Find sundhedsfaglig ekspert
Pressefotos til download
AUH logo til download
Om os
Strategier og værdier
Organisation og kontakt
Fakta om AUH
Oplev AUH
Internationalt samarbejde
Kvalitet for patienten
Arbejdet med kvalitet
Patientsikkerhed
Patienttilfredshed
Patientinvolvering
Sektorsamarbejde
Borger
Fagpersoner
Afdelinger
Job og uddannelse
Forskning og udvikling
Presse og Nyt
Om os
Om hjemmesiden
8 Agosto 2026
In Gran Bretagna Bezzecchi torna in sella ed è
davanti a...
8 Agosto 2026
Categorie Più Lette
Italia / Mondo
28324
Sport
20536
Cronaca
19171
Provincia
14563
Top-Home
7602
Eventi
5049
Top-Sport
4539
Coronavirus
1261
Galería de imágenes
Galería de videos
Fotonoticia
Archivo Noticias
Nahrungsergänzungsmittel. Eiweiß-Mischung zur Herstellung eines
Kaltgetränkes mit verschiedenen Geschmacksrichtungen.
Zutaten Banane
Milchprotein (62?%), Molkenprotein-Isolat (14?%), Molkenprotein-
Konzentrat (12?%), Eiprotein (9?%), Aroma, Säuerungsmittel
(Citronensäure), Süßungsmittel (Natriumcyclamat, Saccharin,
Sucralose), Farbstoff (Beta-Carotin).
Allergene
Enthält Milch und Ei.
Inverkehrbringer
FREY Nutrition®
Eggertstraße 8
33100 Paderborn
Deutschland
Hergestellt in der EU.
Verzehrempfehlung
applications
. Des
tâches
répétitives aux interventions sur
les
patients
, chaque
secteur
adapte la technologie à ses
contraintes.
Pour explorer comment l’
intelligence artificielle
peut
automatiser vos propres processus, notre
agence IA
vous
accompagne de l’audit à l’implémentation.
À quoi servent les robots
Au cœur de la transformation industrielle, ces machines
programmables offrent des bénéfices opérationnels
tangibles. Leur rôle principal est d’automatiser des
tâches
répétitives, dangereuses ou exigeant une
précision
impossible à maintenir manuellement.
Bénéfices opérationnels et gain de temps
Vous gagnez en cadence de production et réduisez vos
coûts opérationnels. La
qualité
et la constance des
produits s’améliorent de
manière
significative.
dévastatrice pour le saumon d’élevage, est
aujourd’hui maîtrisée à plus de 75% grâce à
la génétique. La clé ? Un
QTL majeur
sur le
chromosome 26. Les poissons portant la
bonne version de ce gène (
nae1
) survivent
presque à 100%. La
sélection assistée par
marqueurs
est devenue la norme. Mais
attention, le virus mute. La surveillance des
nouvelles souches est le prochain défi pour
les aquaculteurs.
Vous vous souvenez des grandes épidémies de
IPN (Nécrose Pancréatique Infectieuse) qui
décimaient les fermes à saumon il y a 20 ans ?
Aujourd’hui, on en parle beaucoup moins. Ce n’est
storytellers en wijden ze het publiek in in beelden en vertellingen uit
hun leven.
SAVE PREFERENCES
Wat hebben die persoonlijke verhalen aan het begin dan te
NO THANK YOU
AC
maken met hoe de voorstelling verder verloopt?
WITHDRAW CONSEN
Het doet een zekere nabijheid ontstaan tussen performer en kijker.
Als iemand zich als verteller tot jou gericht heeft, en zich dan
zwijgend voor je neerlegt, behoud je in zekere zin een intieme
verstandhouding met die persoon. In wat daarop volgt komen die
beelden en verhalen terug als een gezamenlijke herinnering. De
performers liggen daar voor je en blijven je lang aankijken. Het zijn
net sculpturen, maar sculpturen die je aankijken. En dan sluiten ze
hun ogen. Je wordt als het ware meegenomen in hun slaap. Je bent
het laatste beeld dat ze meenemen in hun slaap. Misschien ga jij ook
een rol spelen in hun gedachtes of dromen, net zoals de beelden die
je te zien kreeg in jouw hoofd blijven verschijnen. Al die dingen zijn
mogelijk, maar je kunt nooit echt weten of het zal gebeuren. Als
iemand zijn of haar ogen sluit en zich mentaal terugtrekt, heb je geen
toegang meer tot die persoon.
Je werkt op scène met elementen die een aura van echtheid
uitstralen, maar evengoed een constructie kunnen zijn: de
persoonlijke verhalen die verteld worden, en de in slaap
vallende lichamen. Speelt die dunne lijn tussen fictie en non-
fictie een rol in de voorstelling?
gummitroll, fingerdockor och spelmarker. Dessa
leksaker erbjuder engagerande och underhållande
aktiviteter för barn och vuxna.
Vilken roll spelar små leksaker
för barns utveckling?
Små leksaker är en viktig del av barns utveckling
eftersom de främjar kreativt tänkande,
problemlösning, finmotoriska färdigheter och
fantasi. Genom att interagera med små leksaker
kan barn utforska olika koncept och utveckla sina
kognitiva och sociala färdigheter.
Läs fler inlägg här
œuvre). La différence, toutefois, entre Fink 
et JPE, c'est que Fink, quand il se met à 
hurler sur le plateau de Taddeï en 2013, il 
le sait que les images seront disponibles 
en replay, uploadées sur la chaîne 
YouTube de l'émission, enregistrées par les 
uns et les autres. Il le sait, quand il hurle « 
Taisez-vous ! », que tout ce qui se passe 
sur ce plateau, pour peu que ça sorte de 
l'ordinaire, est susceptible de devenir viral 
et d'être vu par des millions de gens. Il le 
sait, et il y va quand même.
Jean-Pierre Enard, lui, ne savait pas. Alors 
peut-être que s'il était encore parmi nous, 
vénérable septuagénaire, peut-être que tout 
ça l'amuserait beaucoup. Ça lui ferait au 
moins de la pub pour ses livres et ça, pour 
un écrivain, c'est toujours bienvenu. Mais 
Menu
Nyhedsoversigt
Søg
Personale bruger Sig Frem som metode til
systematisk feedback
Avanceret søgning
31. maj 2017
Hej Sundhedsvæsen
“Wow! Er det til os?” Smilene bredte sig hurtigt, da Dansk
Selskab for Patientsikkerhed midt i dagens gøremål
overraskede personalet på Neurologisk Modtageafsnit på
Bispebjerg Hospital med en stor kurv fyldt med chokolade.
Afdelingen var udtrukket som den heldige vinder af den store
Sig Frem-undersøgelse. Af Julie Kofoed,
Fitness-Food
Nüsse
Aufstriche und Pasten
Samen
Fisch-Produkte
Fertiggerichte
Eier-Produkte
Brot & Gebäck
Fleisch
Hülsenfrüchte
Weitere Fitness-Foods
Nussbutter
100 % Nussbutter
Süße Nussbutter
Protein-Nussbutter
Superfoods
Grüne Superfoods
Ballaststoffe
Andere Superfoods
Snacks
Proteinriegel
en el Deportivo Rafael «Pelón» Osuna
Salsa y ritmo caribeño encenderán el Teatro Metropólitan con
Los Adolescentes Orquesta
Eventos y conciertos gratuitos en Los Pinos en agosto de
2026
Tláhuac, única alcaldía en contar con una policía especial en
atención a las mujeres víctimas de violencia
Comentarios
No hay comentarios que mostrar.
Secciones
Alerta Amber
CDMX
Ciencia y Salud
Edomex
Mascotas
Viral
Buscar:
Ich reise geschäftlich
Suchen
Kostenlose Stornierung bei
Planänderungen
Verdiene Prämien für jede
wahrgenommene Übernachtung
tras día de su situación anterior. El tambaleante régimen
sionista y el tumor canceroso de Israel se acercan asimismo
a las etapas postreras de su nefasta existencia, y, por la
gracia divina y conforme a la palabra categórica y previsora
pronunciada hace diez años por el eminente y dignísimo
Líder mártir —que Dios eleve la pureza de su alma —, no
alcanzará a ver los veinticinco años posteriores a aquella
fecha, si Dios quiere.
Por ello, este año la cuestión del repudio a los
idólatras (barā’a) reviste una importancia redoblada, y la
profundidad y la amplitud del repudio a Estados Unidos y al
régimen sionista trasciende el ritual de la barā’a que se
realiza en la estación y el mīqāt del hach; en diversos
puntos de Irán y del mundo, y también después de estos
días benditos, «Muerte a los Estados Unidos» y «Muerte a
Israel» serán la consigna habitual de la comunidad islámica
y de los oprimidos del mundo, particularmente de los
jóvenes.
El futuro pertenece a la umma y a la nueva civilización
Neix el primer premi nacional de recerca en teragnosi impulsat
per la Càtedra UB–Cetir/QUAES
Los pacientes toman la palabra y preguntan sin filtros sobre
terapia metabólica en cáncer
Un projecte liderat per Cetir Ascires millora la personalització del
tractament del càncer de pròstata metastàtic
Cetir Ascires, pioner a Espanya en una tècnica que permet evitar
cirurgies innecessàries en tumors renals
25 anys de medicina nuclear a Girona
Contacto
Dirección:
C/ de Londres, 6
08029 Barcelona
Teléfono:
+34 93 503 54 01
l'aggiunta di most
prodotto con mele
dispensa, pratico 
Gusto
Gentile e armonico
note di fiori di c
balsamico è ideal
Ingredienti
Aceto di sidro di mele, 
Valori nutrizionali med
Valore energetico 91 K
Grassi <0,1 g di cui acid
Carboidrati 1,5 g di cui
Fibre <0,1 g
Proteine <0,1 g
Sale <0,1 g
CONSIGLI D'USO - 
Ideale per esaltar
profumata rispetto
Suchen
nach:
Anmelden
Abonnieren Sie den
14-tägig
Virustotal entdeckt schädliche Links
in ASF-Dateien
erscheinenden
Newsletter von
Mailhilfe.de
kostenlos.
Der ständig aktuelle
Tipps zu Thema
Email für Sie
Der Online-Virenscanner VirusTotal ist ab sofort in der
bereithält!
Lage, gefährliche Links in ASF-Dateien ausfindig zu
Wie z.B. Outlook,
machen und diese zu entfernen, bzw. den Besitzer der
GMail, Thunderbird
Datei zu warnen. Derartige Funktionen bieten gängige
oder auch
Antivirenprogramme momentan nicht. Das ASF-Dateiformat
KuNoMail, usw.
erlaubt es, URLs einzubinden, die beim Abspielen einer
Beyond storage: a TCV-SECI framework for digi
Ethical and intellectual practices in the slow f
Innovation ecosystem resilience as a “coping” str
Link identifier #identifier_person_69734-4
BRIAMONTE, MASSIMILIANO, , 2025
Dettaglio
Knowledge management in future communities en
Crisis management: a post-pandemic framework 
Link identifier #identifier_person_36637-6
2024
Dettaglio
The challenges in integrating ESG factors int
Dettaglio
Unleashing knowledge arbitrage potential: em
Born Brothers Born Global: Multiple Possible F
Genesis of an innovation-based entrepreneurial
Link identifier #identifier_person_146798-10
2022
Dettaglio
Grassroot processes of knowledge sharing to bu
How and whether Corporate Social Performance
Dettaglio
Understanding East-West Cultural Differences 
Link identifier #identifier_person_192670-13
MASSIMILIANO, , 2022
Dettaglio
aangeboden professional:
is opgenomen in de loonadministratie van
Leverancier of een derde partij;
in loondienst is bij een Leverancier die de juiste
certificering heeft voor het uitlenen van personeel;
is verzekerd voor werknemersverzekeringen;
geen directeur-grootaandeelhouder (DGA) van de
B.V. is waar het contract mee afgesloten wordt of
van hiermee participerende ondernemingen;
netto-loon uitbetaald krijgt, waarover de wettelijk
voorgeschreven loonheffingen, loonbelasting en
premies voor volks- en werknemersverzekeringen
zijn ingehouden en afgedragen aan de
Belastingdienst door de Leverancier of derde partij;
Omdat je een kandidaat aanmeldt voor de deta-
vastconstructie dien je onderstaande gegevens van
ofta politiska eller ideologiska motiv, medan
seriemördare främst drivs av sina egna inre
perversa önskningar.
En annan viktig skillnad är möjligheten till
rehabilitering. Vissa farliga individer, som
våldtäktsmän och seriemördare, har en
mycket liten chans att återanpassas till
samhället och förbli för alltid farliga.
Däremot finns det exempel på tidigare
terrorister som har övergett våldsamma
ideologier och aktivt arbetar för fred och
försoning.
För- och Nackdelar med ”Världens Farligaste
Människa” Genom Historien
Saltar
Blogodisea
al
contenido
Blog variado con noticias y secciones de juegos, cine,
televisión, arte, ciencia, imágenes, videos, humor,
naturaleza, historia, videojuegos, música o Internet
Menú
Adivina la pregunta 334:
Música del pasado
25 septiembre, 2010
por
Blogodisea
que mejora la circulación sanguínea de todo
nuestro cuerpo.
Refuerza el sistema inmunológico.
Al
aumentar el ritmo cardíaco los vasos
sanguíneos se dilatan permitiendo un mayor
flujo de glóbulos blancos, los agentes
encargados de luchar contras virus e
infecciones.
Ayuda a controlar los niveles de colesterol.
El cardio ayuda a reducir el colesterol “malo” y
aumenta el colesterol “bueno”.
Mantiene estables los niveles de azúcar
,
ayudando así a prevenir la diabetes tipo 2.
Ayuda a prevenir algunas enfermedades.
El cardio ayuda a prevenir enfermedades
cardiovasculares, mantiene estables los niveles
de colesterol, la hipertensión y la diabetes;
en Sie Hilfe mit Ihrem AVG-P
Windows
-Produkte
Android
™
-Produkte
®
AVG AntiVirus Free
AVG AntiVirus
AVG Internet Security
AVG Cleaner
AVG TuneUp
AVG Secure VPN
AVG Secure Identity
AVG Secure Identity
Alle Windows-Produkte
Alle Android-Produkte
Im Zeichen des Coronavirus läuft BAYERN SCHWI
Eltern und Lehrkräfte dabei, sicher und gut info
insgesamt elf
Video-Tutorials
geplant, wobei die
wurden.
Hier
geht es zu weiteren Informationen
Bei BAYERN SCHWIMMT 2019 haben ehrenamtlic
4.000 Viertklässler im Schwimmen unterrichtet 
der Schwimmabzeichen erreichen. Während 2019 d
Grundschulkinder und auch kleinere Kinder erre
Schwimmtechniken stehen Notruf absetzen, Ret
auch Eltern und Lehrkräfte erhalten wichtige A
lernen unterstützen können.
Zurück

════════════════════

## WORK ORDER
This exercise requires the lines of the entries containing the string "Nussbutter".

## RESPONSE AREA
Nussbutter
100 % Nussbutter
Süße Nussbutter
Protein-Nussbutter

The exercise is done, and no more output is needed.